= Entries taken from a collection =
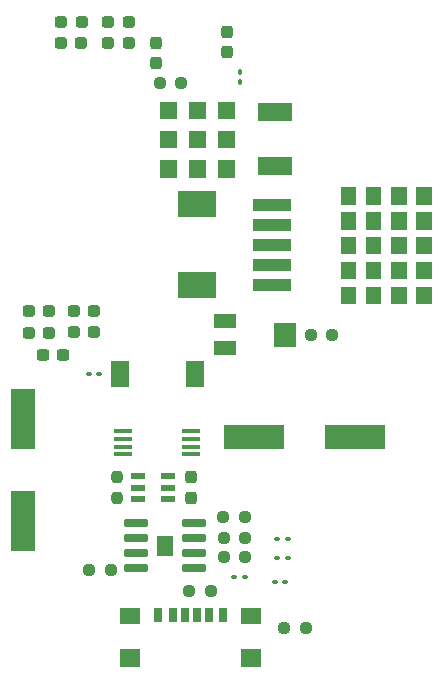
<source format=gbr>
%TF.GenerationSoftware,KiCad,Pcbnew,7.0.5-0*%
%TF.CreationDate,2024-11-16T18:44:09-05:00*%
%TF.ProjectId,PCB_design,5043425f-6465-4736-9967-6e2e6b696361,rev?*%
%TF.SameCoordinates,Original*%
%TF.FileFunction,Paste,Top*%
%TF.FilePolarity,Positive*%
%FSLAX46Y46*%
G04 Gerber Fmt 4.6, Leading zero omitted, Abs format (unit mm)*
G04 Created by KiCad (PCBNEW 7.0.5-0) date 2024-11-16 18:44:09*
%MOMM*%
%LPD*%
G01*
G04 APERTURE LIST*
G04 Aperture macros list*
%AMRoundRect*
0 Rectangle with rounded corners*
0 $1 Rounding radius*
0 $2 $3 $4 $5 $6 $7 $8 $9 X,Y pos of 4 corners*
0 Add a 4 corners polygon primitive as box body*
4,1,4,$2,$3,$4,$5,$6,$7,$8,$9,$2,$3,0*
0 Add four circle primitives for the rounded corners*
1,1,$1+$1,$2,$3*
1,1,$1+$1,$4,$5*
1,1,$1+$1,$6,$7*
1,1,$1+$1,$8,$9*
0 Add four rect primitives between the rounded corners*
20,1,$1+$1,$2,$3,$4,$5,0*
20,1,$1+$1,$4,$5,$6,$7,0*
20,1,$1+$1,$6,$7,$8,$9,0*
20,1,$1+$1,$8,$9,$2,$3,0*%
G04 Aperture macros list end*
%ADD10C,0.010000*%
%ADD11R,1.210000X0.590000*%
%ADD12RoundRect,0.237500X-0.250000X-0.237500X0.250000X-0.237500X0.250000X0.237500X-0.250000X0.237500X0*%
%ADD13R,0.700000X1.200000*%
%ADD14R,0.760000X1.200000*%
%ADD15R,0.800000X1.200000*%
%ADD16R,1.800000X1.350000*%
%ADD17R,1.800000X1.500000*%
%ADD18R,3.210000X1.050000*%
%ADD19RoundRect,0.090000X0.139000X0.090000X-0.139000X0.090000X-0.139000X-0.090000X0.139000X-0.090000X0*%
%ADD20R,3.000000X1.600000*%
%ADD21RoundRect,0.237500X0.287500X0.237500X-0.287500X0.237500X-0.287500X-0.237500X0.287500X-0.237500X0*%
%ADD22RoundRect,0.090000X-0.139000X-0.090000X0.139000X-0.090000X0.139000X0.090000X-0.139000X0.090000X0*%
%ADD23RoundRect,0.237500X-0.287500X-0.237500X0.287500X-0.237500X0.287500X0.237500X-0.287500X0.237500X0*%
%ADD24RoundRect,0.237500X0.250000X0.237500X-0.250000X0.237500X-0.250000X-0.237500X0.250000X-0.237500X0*%
%ADD25R,5.100000X2.150000*%
%ADD26RoundRect,0.237500X0.300000X0.237500X-0.300000X0.237500X-0.300000X-0.237500X0.300000X-0.237500X0*%
%ADD27R,3.200000X2.250000*%
%ADD28RoundRect,0.050000X-0.730000X-0.150000X0.730000X-0.150000X0.730000X0.150000X-0.730000X0.150000X0*%
%ADD29R,2.150000X5.100000*%
%ADD30R,1.500000X2.200000*%
%ADD31RoundRect,0.075000X-0.910000X-0.225000X0.910000X-0.225000X0.910000X0.225000X-0.910000X0.225000X0*%
%ADD32R,1.900000X1.300000*%
%ADD33R,1.900000X2.000000*%
%ADD34RoundRect,0.237500X-0.237500X0.250000X-0.237500X-0.250000X0.237500X-0.250000X0.237500X0.250000X0*%
%ADD35RoundRect,0.090000X-0.090000X0.139000X-0.090000X-0.139000X0.090000X-0.139000X0.090000X0.139000X0*%
%ADD36RoundRect,0.237500X0.237500X-0.300000X0.237500X0.300000X-0.237500X0.300000X-0.237500X-0.300000X0*%
G04 APERTURE END LIST*
%TO.C,VR1*%
D10*
X75060000Y-45530000D02*
X73800000Y-45530000D01*
X73800000Y-44110000D01*
X75060000Y-44110000D01*
X75060000Y-45530000D01*
G36*
X75060000Y-45530000D02*
G01*
X73800000Y-45530000D01*
X73800000Y-44110000D01*
X75060000Y-44110000D01*
X75060000Y-45530000D01*
G37*
X75060000Y-47640000D02*
X73800000Y-47640000D01*
X73800000Y-46220000D01*
X75060000Y-46220000D01*
X75060000Y-47640000D01*
G36*
X75060000Y-47640000D02*
G01*
X73800000Y-47640000D01*
X73800000Y-46220000D01*
X75060000Y-46220000D01*
X75060000Y-47640000D01*
G37*
X75060000Y-49750000D02*
X73800000Y-49750000D01*
X73800000Y-48330000D01*
X75060000Y-48330000D01*
X75060000Y-49750000D01*
G36*
X75060000Y-49750000D02*
G01*
X73800000Y-49750000D01*
X73800000Y-48330000D01*
X75060000Y-48330000D01*
X75060000Y-49750000D01*
G37*
X75060000Y-51860000D02*
X73800000Y-51860000D01*
X73800000Y-50440000D01*
X75060000Y-50440000D01*
X75060000Y-51860000D01*
G36*
X75060000Y-51860000D02*
G01*
X73800000Y-51860000D01*
X73800000Y-50440000D01*
X75060000Y-50440000D01*
X75060000Y-51860000D01*
G37*
X75060000Y-53970000D02*
X73800000Y-53970000D01*
X73800000Y-52550000D01*
X75060000Y-52550000D01*
X75060000Y-53970000D01*
G36*
X75060000Y-53970000D02*
G01*
X73800000Y-53970000D01*
X73800000Y-52550000D01*
X75060000Y-52550000D01*
X75060000Y-53970000D01*
G37*
X77180000Y-45530000D02*
X75920000Y-45530000D01*
X75920000Y-44110000D01*
X77180000Y-44110000D01*
X77180000Y-45530000D01*
G36*
X77180000Y-45530000D02*
G01*
X75920000Y-45530000D01*
X75920000Y-44110000D01*
X77180000Y-44110000D01*
X77180000Y-45530000D01*
G37*
X77180000Y-47640000D02*
X75920000Y-47640000D01*
X75920000Y-46220000D01*
X77180000Y-46220000D01*
X77180000Y-47640000D01*
G36*
X77180000Y-47640000D02*
G01*
X75920000Y-47640000D01*
X75920000Y-46220000D01*
X77180000Y-46220000D01*
X77180000Y-47640000D01*
G37*
X77180000Y-49750000D02*
X75920000Y-49750000D01*
X75920000Y-48330000D01*
X77180000Y-48330000D01*
X77180000Y-49750000D01*
G36*
X77180000Y-49750000D02*
G01*
X75920000Y-49750000D01*
X75920000Y-48330000D01*
X77180000Y-48330000D01*
X77180000Y-49750000D01*
G37*
X77180000Y-51860000D02*
X75920000Y-51860000D01*
X75920000Y-50440000D01*
X77180000Y-50440000D01*
X77180000Y-51860000D01*
G36*
X77180000Y-51860000D02*
G01*
X75920000Y-51860000D01*
X75920000Y-50440000D01*
X77180000Y-50440000D01*
X77180000Y-51860000D01*
G37*
X77180000Y-53970000D02*
X75920000Y-53970000D01*
X75920000Y-52550000D01*
X77180000Y-52550000D01*
X77180000Y-53970000D01*
G36*
X77180000Y-53970000D02*
G01*
X75920000Y-53970000D01*
X75920000Y-52550000D01*
X77180000Y-52550000D01*
X77180000Y-53970000D01*
G37*
X79300000Y-45530000D02*
X78040000Y-45530000D01*
X78040000Y-44110000D01*
X79300000Y-44110000D01*
X79300000Y-45530000D01*
G36*
X79300000Y-45530000D02*
G01*
X78040000Y-45530000D01*
X78040000Y-44110000D01*
X79300000Y-44110000D01*
X79300000Y-45530000D01*
G37*
X79300000Y-47640000D02*
X78040000Y-47640000D01*
X78040000Y-46220000D01*
X79300000Y-46220000D01*
X79300000Y-47640000D01*
G36*
X79300000Y-47640000D02*
G01*
X78040000Y-47640000D01*
X78040000Y-46220000D01*
X79300000Y-46220000D01*
X79300000Y-47640000D01*
G37*
X79300000Y-49750000D02*
X78040000Y-49750000D01*
X78040000Y-48330000D01*
X79300000Y-48330000D01*
X79300000Y-49750000D01*
G36*
X79300000Y-49750000D02*
G01*
X78040000Y-49750000D01*
X78040000Y-48330000D01*
X79300000Y-48330000D01*
X79300000Y-49750000D01*
G37*
X79300000Y-51860000D02*
X78040000Y-51860000D01*
X78040000Y-50440000D01*
X79300000Y-50440000D01*
X79300000Y-51860000D01*
G36*
X79300000Y-51860000D02*
G01*
X78040000Y-51860000D01*
X78040000Y-50440000D01*
X79300000Y-50440000D01*
X79300000Y-51860000D01*
G37*
X79300000Y-53970000D02*
X78040000Y-53970000D01*
X78040000Y-52550000D01*
X79300000Y-52550000D01*
X79300000Y-53970000D01*
G36*
X79300000Y-53970000D02*
G01*
X78040000Y-53970000D01*
X78040000Y-52550000D01*
X79300000Y-52550000D01*
X79300000Y-53970000D01*
G37*
X81420000Y-45530000D02*
X80160000Y-45530000D01*
X80160000Y-44110000D01*
X81420000Y-44110000D01*
X81420000Y-45530000D01*
G36*
X81420000Y-45530000D02*
G01*
X80160000Y-45530000D01*
X80160000Y-44110000D01*
X81420000Y-44110000D01*
X81420000Y-45530000D01*
G37*
X81420000Y-47640000D02*
X80160000Y-47640000D01*
X80160000Y-46220000D01*
X81420000Y-46220000D01*
X81420000Y-47640000D01*
G36*
X81420000Y-47640000D02*
G01*
X80160000Y-47640000D01*
X80160000Y-46220000D01*
X81420000Y-46220000D01*
X81420000Y-47640000D01*
G37*
X81420000Y-49750000D02*
X80160000Y-49750000D01*
X80160000Y-48330000D01*
X81420000Y-48330000D01*
X81420000Y-49750000D01*
G36*
X81420000Y-49750000D02*
G01*
X80160000Y-49750000D01*
X80160000Y-48330000D01*
X81420000Y-48330000D01*
X81420000Y-49750000D01*
G37*
X81420000Y-51860000D02*
X80160000Y-51860000D01*
X80160000Y-50440000D01*
X81420000Y-50440000D01*
X81420000Y-51860000D01*
G36*
X81420000Y-51860000D02*
G01*
X80160000Y-51860000D01*
X80160000Y-50440000D01*
X81420000Y-50440000D01*
X81420000Y-51860000D01*
G37*
X81420000Y-53970000D02*
X80160000Y-53970000D01*
X80160000Y-52550000D01*
X81420000Y-52550000D01*
X81420000Y-53970000D01*
G36*
X81420000Y-53970000D02*
G01*
X80160000Y-53970000D01*
X80160000Y-52550000D01*
X81420000Y-52550000D01*
X81420000Y-53970000D01*
G37*
%TO.C,U2*%
X64805000Y-43235000D02*
X63395000Y-43235000D01*
X63395000Y-41825000D01*
X64805000Y-41825000D01*
X64805000Y-43235000D01*
G36*
X64805000Y-43235000D02*
G01*
X63395000Y-43235000D01*
X63395000Y-41825000D01*
X64805000Y-41825000D01*
X64805000Y-43235000D01*
G37*
X64805000Y-40775000D02*
X63395000Y-40775000D01*
X63395000Y-39365000D01*
X64805000Y-39365000D01*
X64805000Y-40775000D01*
G36*
X64805000Y-40775000D02*
G01*
X63395000Y-40775000D01*
X63395000Y-39365000D01*
X64805000Y-39365000D01*
X64805000Y-40775000D01*
G37*
X64805000Y-38315000D02*
X63395000Y-38315000D01*
X63395000Y-36905000D01*
X64805000Y-36905000D01*
X64805000Y-38315000D01*
G36*
X64805000Y-38315000D02*
G01*
X63395000Y-38315000D01*
X63395000Y-36905000D01*
X64805000Y-36905000D01*
X64805000Y-38315000D01*
G37*
X62345000Y-43235000D02*
X60935000Y-43235000D01*
X60935000Y-41825000D01*
X62345000Y-41825000D01*
X62345000Y-43235000D01*
G36*
X62345000Y-43235000D02*
G01*
X60935000Y-43235000D01*
X60935000Y-41825000D01*
X62345000Y-41825000D01*
X62345000Y-43235000D01*
G37*
X62345000Y-40775000D02*
X60935000Y-40775000D01*
X60935000Y-39365000D01*
X62345000Y-39365000D01*
X62345000Y-40775000D01*
G36*
X62345000Y-40775000D02*
G01*
X60935000Y-40775000D01*
X60935000Y-39365000D01*
X62345000Y-39365000D01*
X62345000Y-40775000D01*
G37*
X62345000Y-38315000D02*
X60935000Y-38315000D01*
X60935000Y-36905000D01*
X62345000Y-36905000D01*
X62345000Y-38315000D01*
G36*
X62345000Y-38315000D02*
G01*
X60935000Y-38315000D01*
X60935000Y-36905000D01*
X62345000Y-36905000D01*
X62345000Y-38315000D01*
G37*
X59885000Y-43235000D02*
X58475000Y-43235000D01*
X58475000Y-41825000D01*
X59885000Y-41825000D01*
X59885000Y-43235000D01*
G36*
X59885000Y-43235000D02*
G01*
X58475000Y-43235000D01*
X58475000Y-41825000D01*
X59885000Y-41825000D01*
X59885000Y-43235000D01*
G37*
X59885000Y-40775000D02*
X58475000Y-40775000D01*
X58475000Y-39365000D01*
X59885000Y-39365000D01*
X59885000Y-40775000D01*
G36*
X59885000Y-40775000D02*
G01*
X58475000Y-40775000D01*
X58475000Y-39365000D01*
X59885000Y-39365000D01*
X59885000Y-40775000D01*
G37*
X59885000Y-38315000D02*
X58475000Y-38315000D01*
X58475000Y-36905000D01*
X59885000Y-36905000D01*
X59885000Y-38315000D01*
G36*
X59885000Y-38315000D02*
G01*
X58475000Y-38315000D01*
X58475000Y-36905000D01*
X59885000Y-36905000D01*
X59885000Y-38315000D01*
G37*
%TO.C,U3*%
X59565000Y-75315000D02*
X58275000Y-75315000D01*
X58275000Y-73675000D01*
X59565000Y-73675000D01*
X59565000Y-75315000D01*
G36*
X59565000Y-75315000D02*
G01*
X58275000Y-75315000D01*
X58275000Y-73675000D01*
X59565000Y-73675000D01*
X59565000Y-75315000D01*
G37*
%TD*%
D11*
%TO.C,U4*%
X56685000Y-68620000D03*
X56685000Y-69570000D03*
X56685000Y-70520000D03*
X59195000Y-70520000D03*
X59195000Y-69570000D03*
X59195000Y-68620000D03*
%TD*%
D12*
%TO.C,R2*%
X69017500Y-81440000D03*
X70842500Y-81440000D03*
%TD*%
%TO.C,R1*%
X62812500Y-78360000D03*
X60987500Y-78360000D03*
%TD*%
D13*
%TO.C,J9*%
X60615000Y-80355000D03*
D14*
X62635000Y-80355000D03*
D15*
X63865000Y-80355000D03*
D13*
X61615000Y-80355000D03*
D14*
X59595000Y-80355000D03*
D15*
X58365000Y-80355000D03*
D16*
X55990000Y-80410000D03*
D17*
X66240000Y-83990000D03*
X55990000Y-83990000D03*
D16*
X66240000Y-80410000D03*
%TD*%
D18*
%TO.C,VR1*%
X67980000Y-45640000D03*
X67980000Y-47340000D03*
X67980000Y-49040000D03*
X67980000Y-50740000D03*
X67980000Y-52440000D03*
%TD*%
D19*
%TO.C,C5*%
X53372500Y-59990000D03*
X52507500Y-59990000D03*
%TD*%
D20*
%TO.C,U2*%
X68290000Y-42370000D03*
X68290000Y-37770000D03*
%TD*%
D21*
%TO.C,D3*%
X54097500Y-30123750D03*
X55847500Y-30123750D03*
%TD*%
D22*
%TO.C,C9*%
X64807500Y-77160000D03*
X65672500Y-77160000D03*
%TD*%
D23*
%TO.C,D4*%
X54100000Y-31893750D03*
X55850000Y-31893750D03*
%TD*%
D24*
%TO.C,R6*%
X63897500Y-73870000D03*
X65722500Y-73870000D03*
%TD*%
D12*
%TO.C,R3*%
X71267500Y-56620000D03*
X73092500Y-56620000D03*
%TD*%
D23*
%TO.C,D1*%
X51877500Y-30190000D03*
X50127500Y-30190000D03*
%TD*%
D25*
%TO.C,C4*%
X66440000Y-65300000D03*
X75040000Y-65300000D03*
%TD*%
D26*
%TO.C,C2*%
X50320000Y-58320000D03*
X48595000Y-58320000D03*
%TD*%
D23*
%TO.C,D8*%
X47400000Y-56460000D03*
X49150000Y-56460000D03*
%TD*%
D22*
%TO.C,D10*%
X69322500Y-75500000D03*
X68457500Y-75500000D03*
%TD*%
D27*
%TO.C,D9*%
X61650000Y-52450000D03*
X61650000Y-45550000D03*
%TD*%
D12*
%TO.C,R8*%
X63860000Y-72070000D03*
X65685000Y-72070000D03*
%TD*%
D21*
%TO.C,D2*%
X50100000Y-31940000D03*
X51850000Y-31940000D03*
%TD*%
D28*
%TO.C,Q1*%
X55370000Y-64815000D03*
X55370000Y-65465000D03*
X55370000Y-66115000D03*
X55370000Y-66765000D03*
X61130000Y-66765000D03*
X61130000Y-66115000D03*
X61130000Y-65465000D03*
X61130000Y-64815000D03*
%TD*%
D21*
%TO.C,D6*%
X51215000Y-56390000D03*
X52965000Y-56390000D03*
%TD*%
D29*
%TO.C,C7*%
X46930000Y-63790000D03*
X46930000Y-72390000D03*
%TD*%
D12*
%TO.C,R9*%
X58485000Y-35360000D03*
X60310000Y-35360000D03*
%TD*%
D30*
%TO.C,L1*%
X61490000Y-59920000D03*
X55090000Y-59920000D03*
%TD*%
D31*
%TO.C,U3*%
X61395000Y-72590000D03*
X61395000Y-73860000D03*
X61395000Y-75130000D03*
X61395000Y-76400000D03*
X56445000Y-76400000D03*
X56445000Y-75130000D03*
X56445000Y-73860000D03*
X56445000Y-72590000D03*
%TD*%
D24*
%TO.C,R_PROG1*%
X52510000Y-76540000D03*
X54335000Y-76540000D03*
%TD*%
D32*
%TO.C,R4*%
X63990000Y-57770000D03*
D33*
X69090000Y-56620000D03*
D32*
X63990000Y-55470000D03*
%TD*%
D22*
%TO.C,D11*%
X69325000Y-73900000D03*
X68460000Y-73900000D03*
%TD*%
D34*
%TO.C,R7*%
X54860000Y-70472500D03*
X54860000Y-68647500D03*
%TD*%
D21*
%TO.C,D7*%
X47402500Y-54660000D03*
X49152500Y-54660000D03*
%TD*%
D35*
%TO.C,D17*%
X65250000Y-34362500D03*
X65250000Y-35227500D03*
%TD*%
D23*
%TO.C,D5*%
X52962500Y-54650000D03*
X51212500Y-54650000D03*
%TD*%
D36*
%TO.C,C10*%
X61140000Y-68717500D03*
X61140000Y-70442500D03*
%TD*%
D24*
%TO.C,R5*%
X63897500Y-75480000D03*
X65722500Y-75480000D03*
%TD*%
D19*
%TO.C,C8*%
X69112500Y-77580000D03*
X68247500Y-77580000D03*
%TD*%
D36*
%TO.C,C1*%
X58170000Y-31937500D03*
X58170000Y-33662500D03*
%TD*%
%TO.C,C6*%
X64210000Y-32702500D03*
X64210000Y-30977500D03*
%TD*%
M02*

</source>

= Task objective =
Copy each line of the data that includes the word "format".

= Response box =
<source format=gbr>
G04 Gerber Fmt 4.6, Leading zero omitted, Abs format (unit mm)*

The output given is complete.